The game’s defining gimmick is that you have three characters that you can switch between at will: a thief, a wizard, and a knight, each with different abilities. So it’s a little bit Lost Vikings, but not a lot: only one of the three characters exists in the world at a time, and switching from the thief to the wizard (for example) means just swapping the wizard in at the thief’s position. The base abilities of the three characters (which can be extended somewhat via upgrades): the knight does hand-to-hand combat and has a shield that can ward off some kinds of environmental damage, the thief has a bow and a grapple, and the wizard has telekinesis and can create objects.
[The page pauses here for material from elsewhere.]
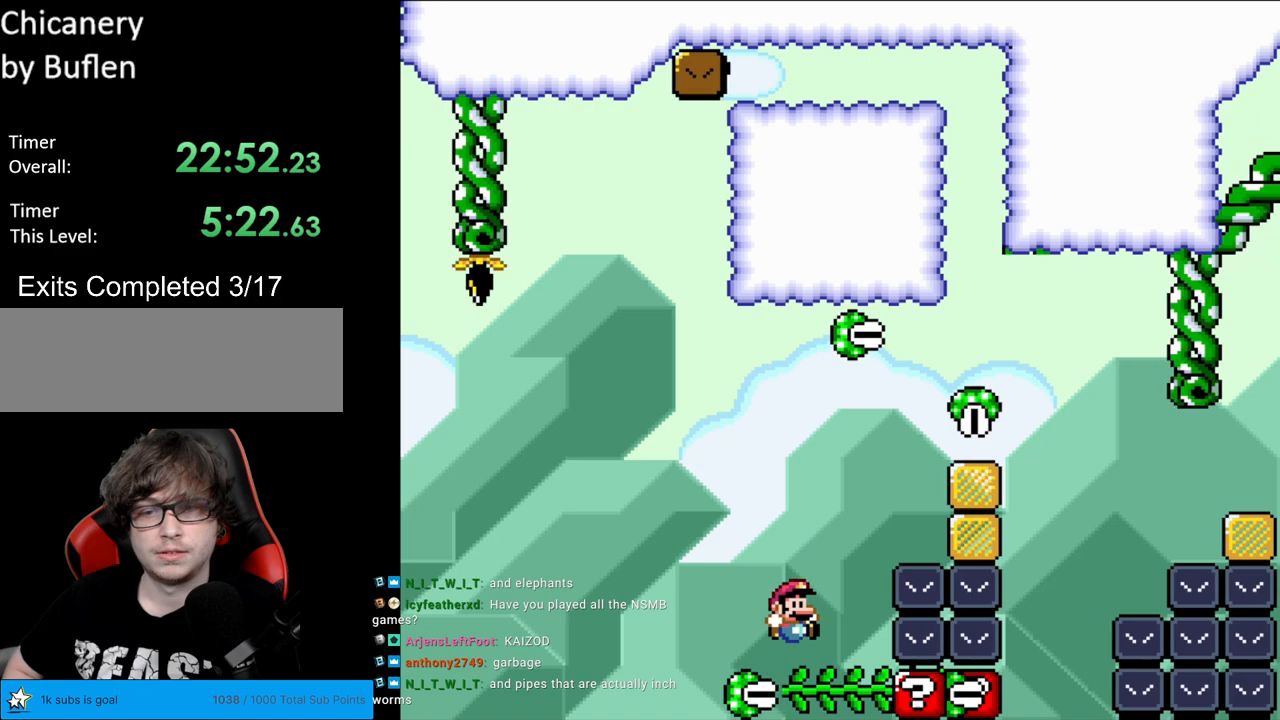
{"buttons": ["B", "Y", "DPAD_RIGHT"], "events": [[33, "DPAD_RIGHT", "up"], [50, "DPAD_UP", "down"], [183, "B", "down"], [217, "DPAD_RIGHT", "down"], [217, "DPAD_UP", "up"]]}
I find the most interesting of the three characters to be the wizard, who they could have called the engineer, given the way he interacts with the levels. At first he can only make boxes of varying size, but over the course of the game he learns to make planks, and then, towards the end, a single floating platform. All this is accomplished through a simple drawing interface, like in Crayon Physics, although there are limits to how large a box or how long a plank you can draw. Still, within these constraints, you have considerable latitude to come up with your own solutions to the game’s problems: passing over a spike pit with a plank propped up on a couple of boxes, for example, if you find that swinging over it with the thief’s grapple is too difficult. The game has enough of a physics engine for the levels to have various sorts of see-saws, carousels, and counterweights, and they can usually be made more manageable by a plank wedged in the right place. And yes, sometimes abusing the wizard feels like cheesing out, but sometimes it feels like the ideal approach, something that it would be a shame not to do. I almost said something about “intended solutions” there, but when you come right down to it, the designers of this game designed in multiple approaches. I can’t imagine that they intended us not to take advantage of them.

As to the other characters: The thief is good for getting up to high places quickly by swinging on a rope, and as such shows off the physics a bit more. A deft hand can even put the thief at a point higher than the spot the grapple hits, and this is often necessary to reach caches of the green bottles containing “experience” (a strange notion that the game just takes in stride). But even this is sometimes best accomplished with the wizard’s aid, laying down a plank across a couple of supports for a better landing zone, and this is probably the point at which it feels most like the characters are acting as a team. The knight definitely does the least to pull his weight, especially once you’ve upgraded the thief enough to one-shot most enemies from a distance. I mainly used him as a damage sponge, and he was pretty good at that.

On the whole, it’s a pretty polished piece of work. Of all the games I’ve played during this promotion, this is the one where I’m most tempted to go for 100% completion. I’m pretty close as it is; I just need to hunt down some stray experience bottles. (Gotta drink ’em all!)